Task -> Would you give the entries below again in full, exactly as they stand?

-------

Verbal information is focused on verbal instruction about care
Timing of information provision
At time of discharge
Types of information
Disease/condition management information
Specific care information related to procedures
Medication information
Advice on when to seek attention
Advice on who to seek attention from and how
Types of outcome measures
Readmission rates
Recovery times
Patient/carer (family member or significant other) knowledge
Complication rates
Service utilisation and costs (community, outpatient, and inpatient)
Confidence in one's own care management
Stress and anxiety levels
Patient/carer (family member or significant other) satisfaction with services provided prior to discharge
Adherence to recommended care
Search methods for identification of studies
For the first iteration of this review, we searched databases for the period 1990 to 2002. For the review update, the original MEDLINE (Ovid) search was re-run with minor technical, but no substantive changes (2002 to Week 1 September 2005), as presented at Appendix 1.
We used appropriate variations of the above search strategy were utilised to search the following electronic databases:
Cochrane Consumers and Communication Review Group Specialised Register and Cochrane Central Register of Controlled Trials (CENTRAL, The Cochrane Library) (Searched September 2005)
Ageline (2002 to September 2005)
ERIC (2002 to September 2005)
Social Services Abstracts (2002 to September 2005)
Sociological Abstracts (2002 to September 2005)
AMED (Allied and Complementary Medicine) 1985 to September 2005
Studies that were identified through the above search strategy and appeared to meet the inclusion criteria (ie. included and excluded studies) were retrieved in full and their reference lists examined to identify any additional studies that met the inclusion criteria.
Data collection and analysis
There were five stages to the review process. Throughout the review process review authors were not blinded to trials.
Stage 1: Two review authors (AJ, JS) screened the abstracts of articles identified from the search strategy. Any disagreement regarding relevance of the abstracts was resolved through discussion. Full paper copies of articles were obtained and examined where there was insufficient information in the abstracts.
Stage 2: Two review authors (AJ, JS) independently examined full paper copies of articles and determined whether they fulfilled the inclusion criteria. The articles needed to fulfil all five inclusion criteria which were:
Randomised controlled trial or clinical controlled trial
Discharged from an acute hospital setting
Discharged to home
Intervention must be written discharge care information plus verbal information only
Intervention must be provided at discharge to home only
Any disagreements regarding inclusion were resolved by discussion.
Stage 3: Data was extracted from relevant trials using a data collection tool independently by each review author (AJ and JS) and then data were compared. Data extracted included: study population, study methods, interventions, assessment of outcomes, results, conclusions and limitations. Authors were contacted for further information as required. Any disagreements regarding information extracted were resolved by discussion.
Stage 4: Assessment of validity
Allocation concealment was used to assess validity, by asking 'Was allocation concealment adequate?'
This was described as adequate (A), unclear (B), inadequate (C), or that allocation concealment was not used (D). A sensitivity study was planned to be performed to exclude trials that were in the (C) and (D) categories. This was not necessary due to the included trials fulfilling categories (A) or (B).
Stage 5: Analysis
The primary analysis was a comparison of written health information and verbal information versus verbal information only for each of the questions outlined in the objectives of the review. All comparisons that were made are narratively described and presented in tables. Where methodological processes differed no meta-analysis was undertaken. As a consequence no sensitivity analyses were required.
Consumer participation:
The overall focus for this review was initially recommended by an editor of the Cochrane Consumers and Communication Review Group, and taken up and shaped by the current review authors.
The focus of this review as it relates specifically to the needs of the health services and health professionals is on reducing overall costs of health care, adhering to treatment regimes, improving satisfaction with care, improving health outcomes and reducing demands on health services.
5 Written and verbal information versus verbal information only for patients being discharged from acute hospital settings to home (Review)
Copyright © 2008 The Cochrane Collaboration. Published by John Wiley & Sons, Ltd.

-------

Task solution ->
Verbal information is focused on verbal instruction about care
Timing of information provision
At time of discharge
Types of information
Disease/condition management information
Specific care information related to procedures
Medication information
Advice on when to seek attention
Advice on who to seek attention from and how
Types of outcome measures
Readmission rates
Recovery times
Patient/carer (family member or significant other) knowledge
Complication rates
Service utilisation and costs (community, outpatient, and inpatient)
Confidence in one's own care management
Stress and anxiety levels
Patient/carer (family member or significant other) satisfaction with services provided prior to discharge
Adherence to recommended care
Search methods for identification of studies
For the first iteration of this review, we searched databases for the period 1990 to 2002. For the review update, the original MEDLINE (Ovid) search was re-run with minor technical, but no substantive changes (2002 to Week 1 September 2005), as presented at Appendix 1.
We used appropriate variations of the above search strategy were utilised to search the following electronic databases:
Cochrane Consumers and Communication Review Group Specialised Register and Cochrane Central Register of Controlled Trials (CENTRAL, The Cochrane Library) (Searched September 2005)
Ageline (2002 to September 2005)
ERIC (2002 to September 2005)
Social Services Abstracts (2002 to September 2005)
Sociological Abstracts (2002 to September 2005)
AMED (Allied and Complementary Medicine) 1985 to September 2005
Studies that were identified through the above search strategy and appeared to meet the inclusion criteria (ie. included and excluded studies) were retrieved in full and their reference lists examined to identify any additional studies that met the inclusion criteria.
Data collection and analysis
There were five stages to the review process. Throughout the review process review authors were not blinded to trials.
Stage 1: Two review authors (AJ, JS) screened the abstracts of articles identified from the search strategy. Any disagreement regarding relevance of the abstracts was resolved through discussion. Full paper copies of articles were obtained and examined where there was insufficient information in the abstracts.
Stage 2: Two review authors (AJ, JS) independently examined full paper copies of articles and determined whether they fulfilled the inclusion criteria. The articles needed to fulfil all five inclusion criteria which were:
Randomised controlled trial or clinical controlled trial
Discharged from an acute hospital setting
Discharged to home
Intervention must be written discharge care information plus verbal information only
Intervention must be provided at discharge to home only
Any disagreements regarding inclusion were resolved by discussion.
Stage 3: Data was extracted from relevant trials using a data collection tool independently by each review author (AJ and JS) and then data were compared. Data extracted included: study population, study methods, interventions, assessment of outcomes, results, conclusions and limitations. Authors were contacted for further information as required. Any disagreements regarding information extracted were resolved by discussion.
Stage 4: Assessment of validity
Allocation concealment was used to assess validity, by asking 'Was allocation concealment adequate?'
This was described as adequate (A), unclear (B), inadequate (C), or that allocation concealment was not used (D). A sensitivity study was planned to be performed to exclude trials that were in the (C) and (D) categories. This was not necessary due to the included trials fulfilling categories (A) or (B).
Stage 5: Analysis
The primary analysis was a comparison of written health information and verbal information versus verbal information only for each of the questions outlined in the objectives of the review. All comparisons that were made are narratively described and presented in tables. Where methodological processes differed no meta-analysis was undertaken. As a consequence no sensitivity analyses were required.
Consumer participation:
The overall focus for this review was initially recommended by an editor of the Cochrane Consumers and Communication Review Group, and taken up and shaped by the current review authors.
The focus of this review as it relates specifically to the needs of the health services and health professionals is on reducing overall costs of health care, adhering to treatment regimes, improving satisfaction with care, improving health outcomes and reducing demands on health services.
5 Written and verbal information versus verbal information only for patients being discharged from acute hospital settings to home (Review)
Copyright © 2008 The Cochrane Collaboration. Published by John Wiley & Sons, Ltd.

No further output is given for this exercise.